Unlike a Chapter 7 filing, when all eligible debts are discharged, a Chapter 13 bankruptcy allows those with a regular income to reorganize their debts and repay them over time. But how much will the monthly Chapter 13 payment be, and how long will the payment plan last? Here are all the details you need to know if Chapter 13 is the right option for you.
Review: Chapter 13 Bankruptcy
Chapter 13 Bankruptcy is meant to assist people with a regular source of income – whether a salary, pension, or social security payment – but are dealing with overwhelming debt. Chapter 13 allows debtors to keep their property while developing a manageable repayment plan instead of liquidating their possessions to repay debts.
The Chapter 13 Payment Plan
Those choosing Chapter 13 bankruptcy must file their bankruptcy petition and repayment plan simultaneously. The Chapter 13 plan outlines how the filer intends to pay their creditors and determines how much they will be paid. Under these circumstances, the plan requires monthly payments to a Bankruptcy Trustee who will pay creditors. Those creditors with unsecured debt, such as credit cards, will likely be paid a small percentage of the amount owed to them – if they are paid anything at all.
Chapter 13 plans typically last between 3 and 5 years. The plan’s duration depends upon whether the petitioner’s income is above or below Florida’s median household income. If annual income is less than that threshold, the plan may last three years, but some debtors opt to stretch out their payments over 60 months to reduce monthly payments.
Florida’s Median Income: As of this writing, Florida’s mean income ranges from $60,429 for an individual to $100,476 for a family of four. Families with more than four people can add $9,900 per individual. Source: United States Trustee
Factors That Impact the Plan Payment
The bankruptcy trustee utilizes several factors to determine the amount and structure of Chapter 13 payments. These factors include:
- Disposable Income: The basis of the plan payment is the amount of disposable income, defined as the income left over after deducting reasonable living expenses. Necessary and reasonable payments typically include mortgage or rent, food, utilities, and transportation expenses. The disposable income represents the amount available to pay towards debt.
- Priority Debts:Tax obligations, child support, and alimony are deemed priority debts, which must be paid in full via the Chapter 13 Bankruptcy Plan.
- Secured Debts: Secured debts are attached to collateral – such as a mortgage or a car loan. Filers must keep up with regular monthly payments to retain the asset. Therefore, the Trustee may include any arrearages of secured debt in the repayment Plan.
- Non-exempt property: Non-exempt property can be liquidated in a Chapter 7 bankruptcy. In Chapter 13, the more significant the value of the non-exempt property, the larger the plan payment.
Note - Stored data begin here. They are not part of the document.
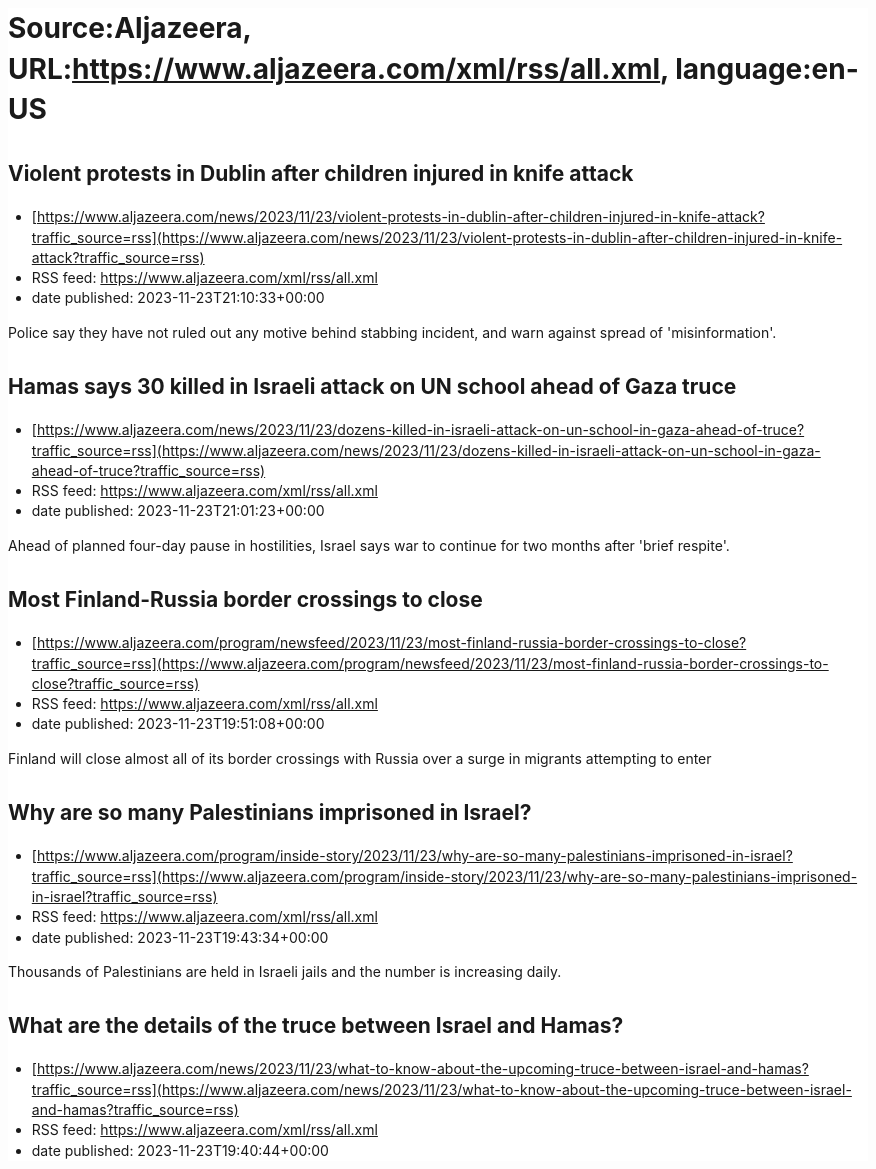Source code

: # Source:Aljazeera, URL:https://www.aljazeera.com/xml/rss/all.xml, language:en-US

## Violent protests in Dublin after children injured in knife attack
 - [https://www.aljazeera.com/news/2023/11/23/violent-protests-in-dublin-after-children-injured-in-knife-attack?traffic_source=rss](https://www.aljazeera.com/news/2023/11/23/violent-protests-in-dublin-after-children-injured-in-knife-attack?traffic_source=rss)
 - RSS feed: https://www.aljazeera.com/xml/rss/all.xml
 - date published: 2023-11-23T21:10:33+00:00

Police say they have not ruled out any motive behind stabbing incident, and warn against spread of &#039;misinformation&#039;.

## Hamas says 30 killed in Israeli attack on UN school ahead of Gaza truce
 - [https://www.aljazeera.com/news/2023/11/23/dozens-killed-in-israeli-attack-on-un-school-in-gaza-ahead-of-truce?traffic_source=rss](https://www.aljazeera.com/news/2023/11/23/dozens-killed-in-israeli-attack-on-un-school-in-gaza-ahead-of-truce?traffic_source=rss)
 - RSS feed: https://www.aljazeera.com/xml/rss/all.xml
 - date published: 2023-11-23T21:01:23+00:00

Ahead of planned four-day pause in hostilities, Israel says war to continue for two months after &#039;brief respite&#039;.

## Most Finland-Russia border crossings to close
 - [https://www.aljazeera.com/program/newsfeed/2023/11/23/most-finland-russia-border-crossings-to-close?traffic_source=rss](https://www.aljazeera.com/program/newsfeed/2023/11/23/most-finland-russia-border-crossings-to-close?traffic_source=rss)
 - RSS feed: https://www.aljazeera.com/xml/rss/all.xml
 - date published: 2023-11-23T19:51:08+00:00

Finland will close almost all of its border crossings with Russia over a surge in migrants attempting to enter

## Why are so many Palestinians imprisoned in Israel?
 - [https://www.aljazeera.com/program/inside-story/2023/11/23/why-are-so-many-palestinians-imprisoned-in-israel?traffic_source=rss](https://www.aljazeera.com/program/inside-story/2023/11/23/why-are-so-many-palestinians-imprisoned-in-israel?traffic_source=rss)
 - RSS feed: https://www.aljazeera.com/xml/rss/all.xml
 - date published: 2023-11-23T19:43:34+00:00

Thousands of Palestinians are held in Israeli jails and the number is increasing daily.

## What are the details of the truce between Israel and Hamas?
 - [https://www.aljazeera.com/news/2023/11/23/what-to-know-about-the-upcoming-truce-between-israel-and-hamas?traffic_source=rss](https://www.aljazeera.com/news/2023/11/23/what-to-know-about-the-upcoming-truce-between-israel-and-hamas?traffic_source=rss)
 - RSS feed: https://www.aljazeera.com/xml/rss/all.xml
 - date published: 2023-11-23T19:40:44+00:00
- Length of Chapter 13 Payment Plan: The plan payment will be based on the stated duration of the plan and the total amount of debt to be repaid.
A Chapter 13 payment plan is determined by adding priority debts, arrearages on secured debts, disposable income, and non-exempt property. The total represents the plan payment, which is then divided by 36 to 60 months to calculate monthly plan payments.
Personal bankruptcy, whether Chapter 7 or Chapter 13, is a complex legal process. While the above article explains the concepts involved with repayment plans, every situation is unique and should be reviewed by an experienced bankruptcy attorney. Bankruptcy attorneys like Richard V. Ellis and his team are vital to ensure that any Chapter 13 Bankruptcy Plan payment accurately represents the individual’s financial situation – and that they are given the best chance at reestablishing their financial footing.